19. `CoreTask` takes care of later steps.
### Running
To run the task, you need to checkout the `ml_task` branch from main golem repository (if it is not merged yet).
Then, run two instances of Golem with
```
python golemapp.py --datadir $TMPDIR_PRV -r 127.0.0.1:61002 --nogui
python golemapp.py --datadir $TMPDIR_REQ -r 127.0.0.1:61000 --nogui -p 127.0.0.1:40102
```
The order of these commands is important! It is done this way because golem starts its first instance under `40102` port. We're using different protocol versions than the rest of the golem (`TASK_PROTOCOL_ID=51` and `P2P_PROTOCOL_ID=41`), so Golem requestor node wouldn't be able to discover the provider node if not the hardcoded seed. The reason to use different protocol versions is to make debugging easier - you can set up your IDE to run these commands in debug mode, and then you can debug the code with no other nodes constantly asking for tasks headers etc.

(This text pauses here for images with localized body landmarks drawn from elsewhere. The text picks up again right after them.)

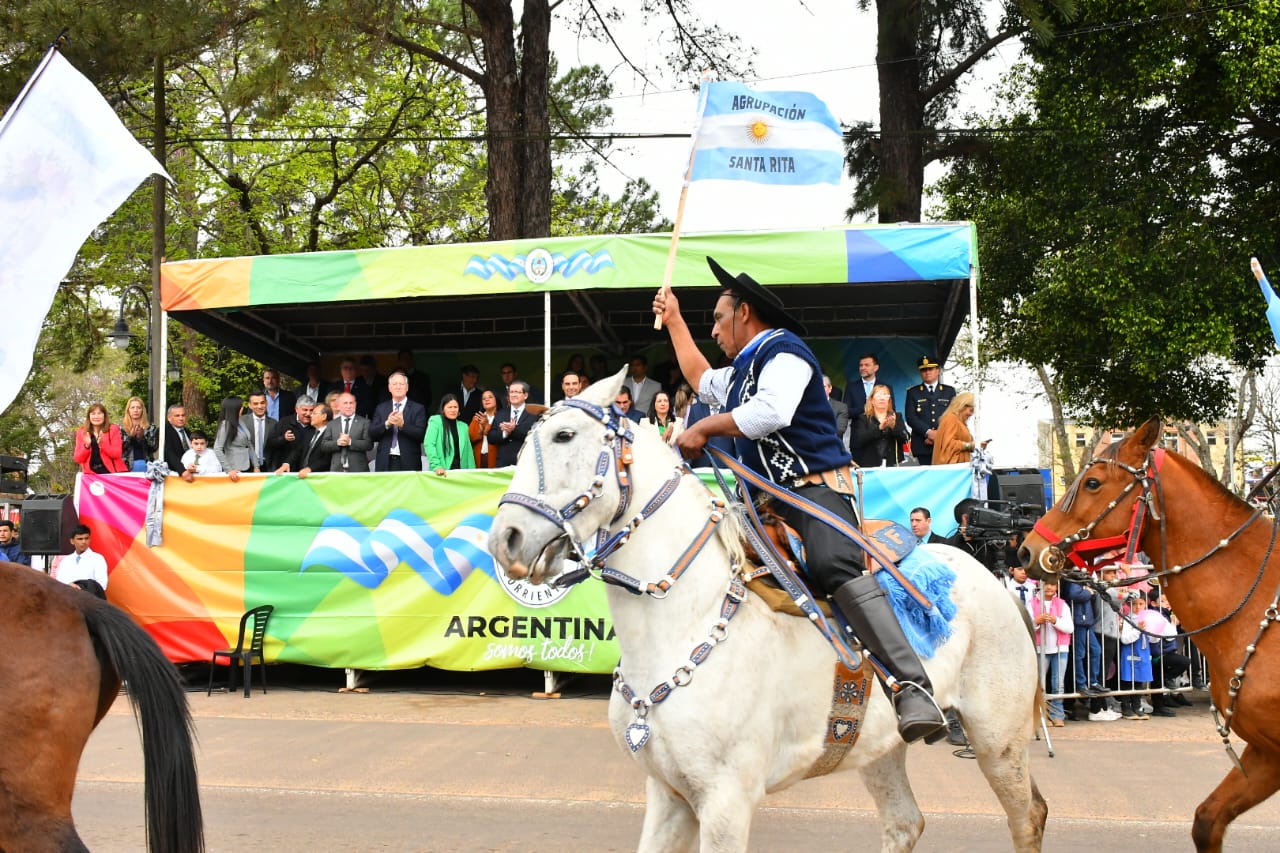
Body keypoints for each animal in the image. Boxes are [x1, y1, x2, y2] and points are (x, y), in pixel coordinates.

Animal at [489, 370, 1045, 852]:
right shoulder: (668, 796)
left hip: (998, 739)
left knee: (1028, 817)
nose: (504, 540)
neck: (685, 622)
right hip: (882, 748)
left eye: (564, 436)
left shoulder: (726, 802)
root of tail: (993, 580)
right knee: (905, 823)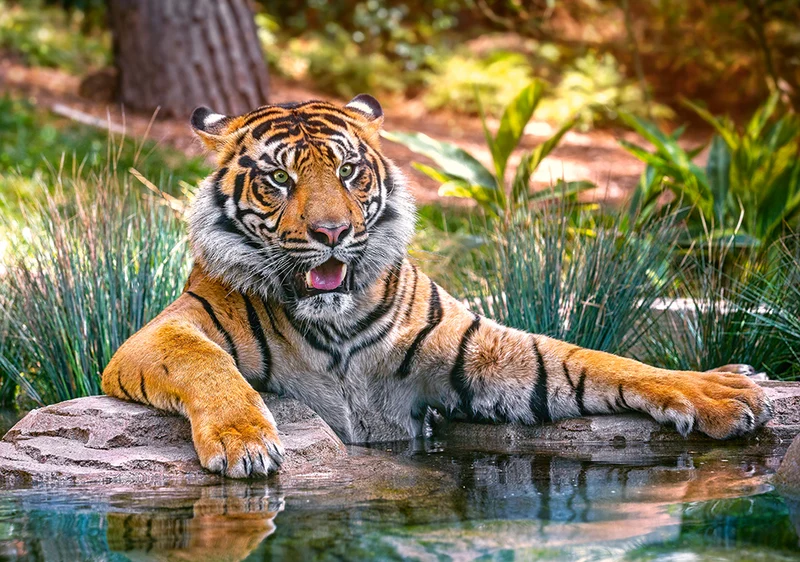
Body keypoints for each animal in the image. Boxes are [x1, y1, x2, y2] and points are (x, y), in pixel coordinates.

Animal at [102, 94, 773, 479]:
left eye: (348, 170)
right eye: (279, 179)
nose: (332, 231)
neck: (333, 321)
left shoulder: (479, 353)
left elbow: (595, 360)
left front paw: (722, 390)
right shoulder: (159, 333)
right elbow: (204, 362)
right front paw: (245, 442)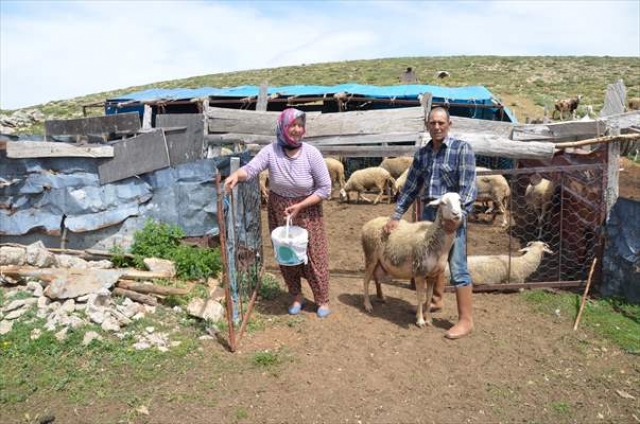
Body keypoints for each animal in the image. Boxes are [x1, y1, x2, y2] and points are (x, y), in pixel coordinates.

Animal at [362, 192, 462, 328]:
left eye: (460, 201)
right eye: (443, 203)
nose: (457, 214)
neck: (432, 237)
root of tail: (368, 224)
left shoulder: (432, 275)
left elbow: (429, 297)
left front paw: (428, 319)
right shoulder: (420, 273)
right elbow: (420, 297)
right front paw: (420, 320)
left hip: (380, 261)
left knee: (376, 277)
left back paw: (381, 297)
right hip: (370, 255)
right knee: (366, 280)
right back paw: (367, 305)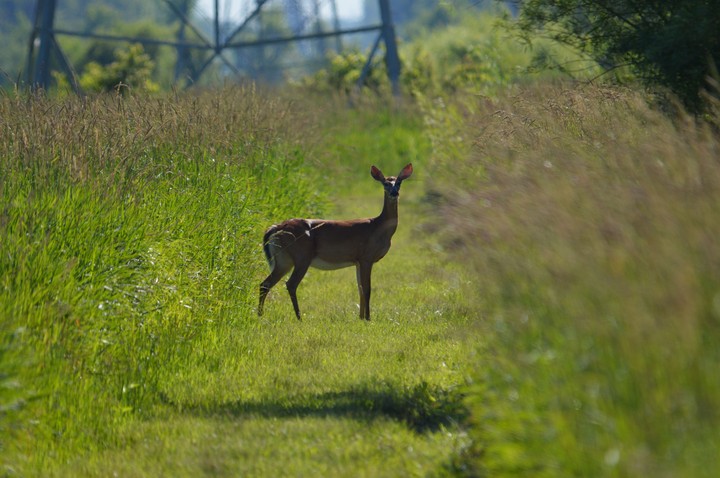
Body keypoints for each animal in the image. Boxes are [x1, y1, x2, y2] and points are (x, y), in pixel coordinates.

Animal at [258, 163, 413, 321]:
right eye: (385, 183)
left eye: (399, 182)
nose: (394, 193)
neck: (379, 227)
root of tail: (276, 227)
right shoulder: (366, 257)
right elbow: (367, 289)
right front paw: (368, 318)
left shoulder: (358, 260)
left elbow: (360, 289)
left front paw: (361, 318)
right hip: (301, 256)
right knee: (290, 284)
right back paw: (299, 317)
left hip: (283, 259)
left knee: (265, 284)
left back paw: (260, 314)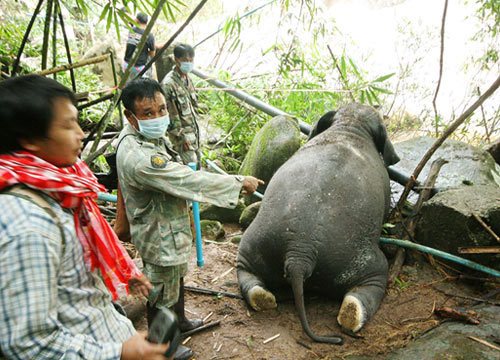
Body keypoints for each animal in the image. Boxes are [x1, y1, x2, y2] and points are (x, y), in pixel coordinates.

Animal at [236, 102, 400, 344]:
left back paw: (265, 299)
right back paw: (351, 317)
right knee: (372, 281)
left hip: (254, 241)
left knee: (249, 274)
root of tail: (299, 253)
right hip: (362, 259)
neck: (350, 126)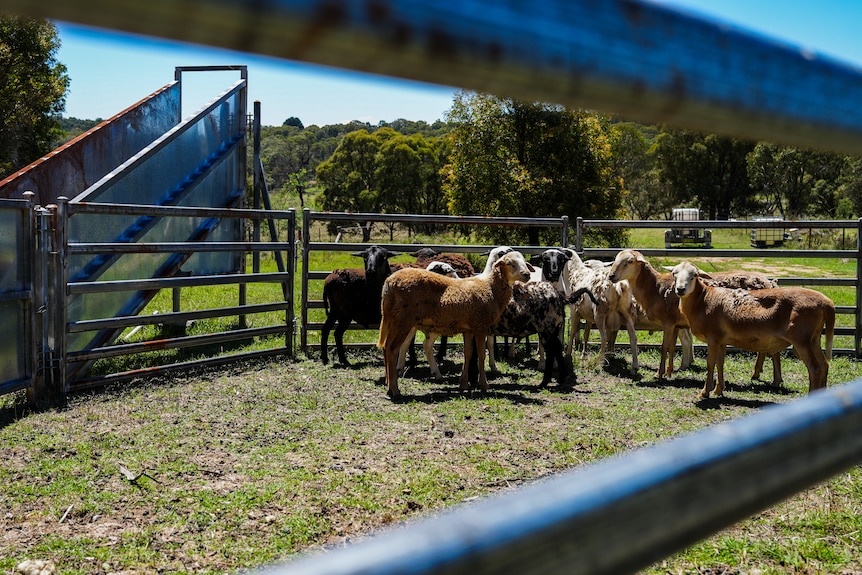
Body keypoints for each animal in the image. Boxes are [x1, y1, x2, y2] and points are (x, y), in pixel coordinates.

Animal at [377, 251, 534, 398]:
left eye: (524, 262)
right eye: (509, 263)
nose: (527, 274)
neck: (491, 288)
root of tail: (389, 283)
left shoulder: (469, 329)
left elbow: (468, 353)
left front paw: (463, 384)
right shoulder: (481, 326)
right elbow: (481, 355)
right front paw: (483, 384)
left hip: (393, 319)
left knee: (386, 347)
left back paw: (388, 384)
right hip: (403, 321)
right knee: (392, 349)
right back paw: (394, 389)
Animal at [671, 261, 835, 399]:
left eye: (694, 276)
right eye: (674, 274)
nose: (680, 289)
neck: (703, 300)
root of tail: (826, 302)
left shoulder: (713, 338)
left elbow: (710, 363)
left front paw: (705, 393)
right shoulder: (721, 340)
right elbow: (720, 363)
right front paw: (718, 390)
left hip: (802, 340)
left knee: (815, 368)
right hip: (814, 338)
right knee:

`$TMPDIR_PRV` and `$TMPDIR_REQ` are just some temporary directories (can be anything, can be even not exitsing ones - golem will create them).
So, when you have two golem instances started, you can submit the task by running
```
golemcli tasks create $GOLEM_HOME/apps/mlpoc/test_data/ml.json
```
This `json` file contains some parameters of the task (you're free to modify it) and it's the only way to start before appropriate GUI module will be created.
## What's left to do
The most basic task is finished, but there are still areas in which it should be significantly improved.
Issues (private golem repo):
- [Issue #114 GPU support for MLPOCTask](https://github.com/imapp-pl/golem_rd/issues/114)
- [Issue #115 Controlling randomness in MLPOCTask](https://github.com/imapp-pl/golem_rd/issues/115)
- [Issue #116 Cross validation and train-test split in MLPOCTask](https://github.com/imapp-pl/golem_rd/issues/116)
- [Issue #117 Model and data flexibility in MLPOCTask](https://github.com/imapp-pl/golem_rd/issues/117)
- [Issue #118 MLPOCTask should inherit from DummyTask](https://github.com/imapp-pl/golem_rd/issues/118)
- [Issue #119 Calling black box asynchronously in MLPOCTask](https://github.com/imapp-pl/golem_rd/issues/119)
- [Issue #120 Asynchronous verification in MLPOCVerificator](https://github.com/imapp-pl/golem_rd/issues/120)
- [Issue #121 Hashing network in MLPOCTask](https://github.com/imapp-pl/golem_rd/issues/121)
- [Issue #122 Batch ordering and verification in MLPOCTask](https://github.com/imapp-pl/golem_rd/issues/122)
- [Issue #135 Scoring function and score verification in MLPOCTask](https://github.com/imapp-pl/golem_rd/issues/135)
Additional ideas:
- **Bayesian modelling as a way of reducing verification steps**
Since we are using bayesian optimizer anyway, we have access to information about *how much are we surprised with this particular network score*, where score is this final score on test set. This can be used to additionally improve verification in big-scale tasks - the probability of being checked would be somehow proportional to the degree of our "surprise".
Implementation-wise, it would probably require extracting probability distributions from inside `spearmint`.